所有形容詞とは、名詞の前や後につけて「私の~」や「君の~」など所有を示すものです。スペイン語の所有形容詞には、前置形と後置形があり、単数形と複数形、男性形と女性形に分かれます。

前置形(名詞の前に置く)
単数「mi, tu, su, nuestro/a, vuestro/a」
複数「mis, tus, sus, nuestros/as, vuestros/as」

後置形(名詞の後に置く)
単数「mío/a, tuyo/a, suyo/a
複数「míos/as, tuyos/as, suyos/as

中性定冠詞「lo」と所有形容詞の後置形を組み合わせることで、「私のもの」「君のもの」などの所有を示す名詞に変えることができます。

例:
・Te doy todo lo mío.(私のもの全てあげるよ)
・Este reloj es caro, pero lo tuyo es más caro.(この時計は高い、でも君のものはもっと高い)
・¡Déjalo tranquilo! Él hace lo suyo.(ほっといてやれ!彼は彼のことをするんだ)
・¿Te olvidaste los utensilios para escribir? Puedes usar uno de lo míos.(筆記用具忘れたの?私のものひとつ使っていいよ)

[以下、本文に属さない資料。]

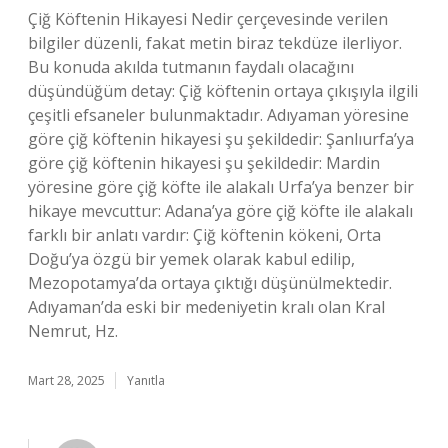
Çiğ Köftenin Hikayesi Nedir çerçevesinde verilen
bilgiler düzenli, fakat metin biraz tekdüze ilerliyor.
Bu konuda akılda tutmanın faydalı olacağını
düşündüğüm detay: Çiğ köftenin ortaya çıkışıyla ilgili
çeşitli efsaneler bulunmaktadır. Adıyaman yöresine
göre çiğ köftenin hikayesi şu şekildedir: Şanlıurfa’ya
göre çiğ köftenin hikayesi şu şekildedir: Mardin
yöresine göre çiğ köfte ile alakalı Urfa’ya benzer bir
hikaye mevcuttur: Adana’ya göre çiğ köfte ile alakalı
farklı bir anlatı vardır: Çiğ köftenin kökeni, Orta
Doğu’ya özgü bir yemek olarak kabul edilip,
Mezopotamya’da ortaya çıktığı düşünülmektedir.
Adıyaman’da eski bir medeniyetin kralı olan Kral
Nemrut, Hz.
Mart 28, 2025
Yanıtla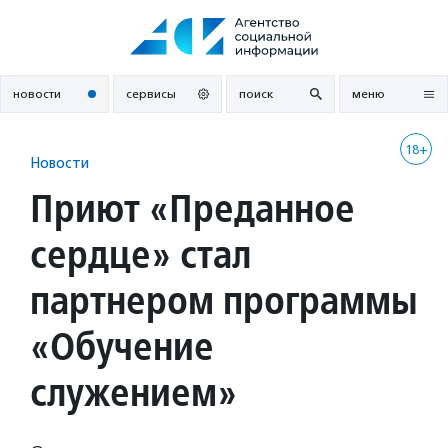
Перейти
к
содержанию
новости
сервисы
поиск
меню
18+
Новости
Приют «Преданное
сердце» стал
партнером программы
«Обучение
служением»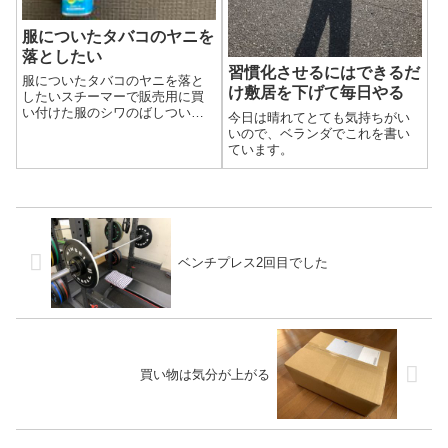
服についたタバコのヤニを
落としたい
習慣化させるにはできるだ
服についたタバコのヤニを落と
け敷居を下げて毎日やる
したいスチーマーで販売用に買
い付けた服のシワのばしついで
今日は晴れてとても気持ちがい
に、自分の服のシワものばしま
いので、ベランダでこれを書い
した。多めのスチームを裏表当
ています。
て終わり、出来上がりを確かめ
てみると茶色い汚れがありまし
た。裏返した時に壁に当たった
部分についたよう...
ベンチプレス2回目でした
買い物は気分が上がる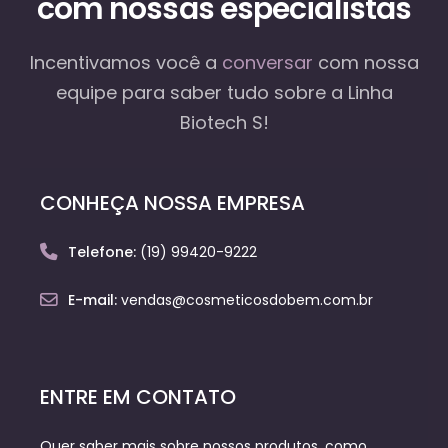
com nossas especialistas
Incentivamos você a
conversar
com nossa
equipe
para saber tudo sobre a Linha
Biotech S!
CONHEÇA NOSSA EMPRESA
Telefone:
(19) 99420-9222
E-mail:
vendas@cosmeticosdobem.com.br
ENTRE EM CONTATO
Quer saber mais sobre nossos produtos, como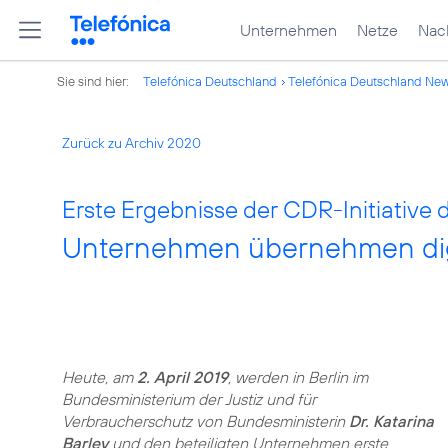
Unternehmen
Netze
Nach
Sie sind hier:
Telefónica Deutschland
Telefónica Deutschland Ne
Zurück zu Archiv 2020
Erste Ergebnisse der CDR-Initiative
Unternehmen übernehmen dig
Heute, am
2. April 2019
, werden in Berlin im
Bundesministerium der Justiz und für
Verbraucherschutz von Bundesministerin
Dr. Katarina
Barley
und den beteiligten Unternehmen erste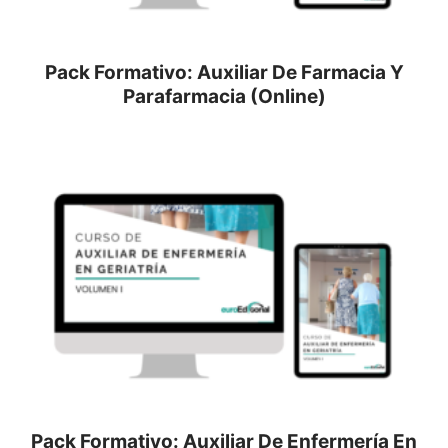
Pack Formativo: Auxiliar De Farmacia Y
Parafarmacia (Online)
Pack Formativo: Auxiliar De Enfermería En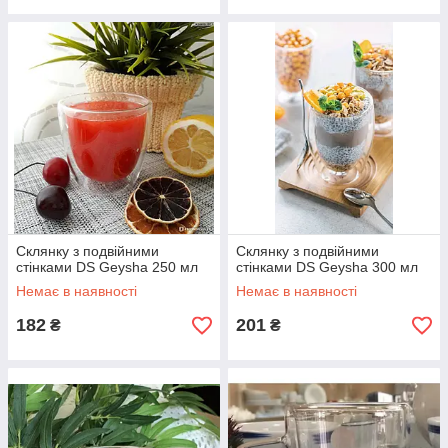
Склянку з подвійними
Склянку з подвійними
стінками DS Geysha 250 мл
стінками DS Geysha 300 мл
Немає в наявності
Немає в наявності
182
201
₴
₴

lo+queでその後にくる文を「~すること」「~したこと」と意味する

中性定冠詞「lo」と接続詞「que」を合わせて、後にくる文の部分を名詞にします。

例:
・¿ Escuchaste lo que pasó ayer en la reunión?(昨日会議で起こったこと聞いた?)
・No cumpliste lo que me prometiste.(私に約束したことを守らなかったね)
・Hicimos lo que pudimos, pero no logramos.(できることをしたけど、叶わなかった)
・Haz lo que a ti te parece correcto.(君が正しいと思ったことをすればいいよ)

まとめ

スペイン語の中性定冠詞はよく使われます。具体的にどういう使い方がされるのかわからないまま、使っている人も多いと思います。覚え方は簡単で、名詞以外に「lo」がついていたら、ほとんどが中性定冠詞です。しかし、スペイン語には代名詞の「lo」も存在するので混合しないように注意が必要です。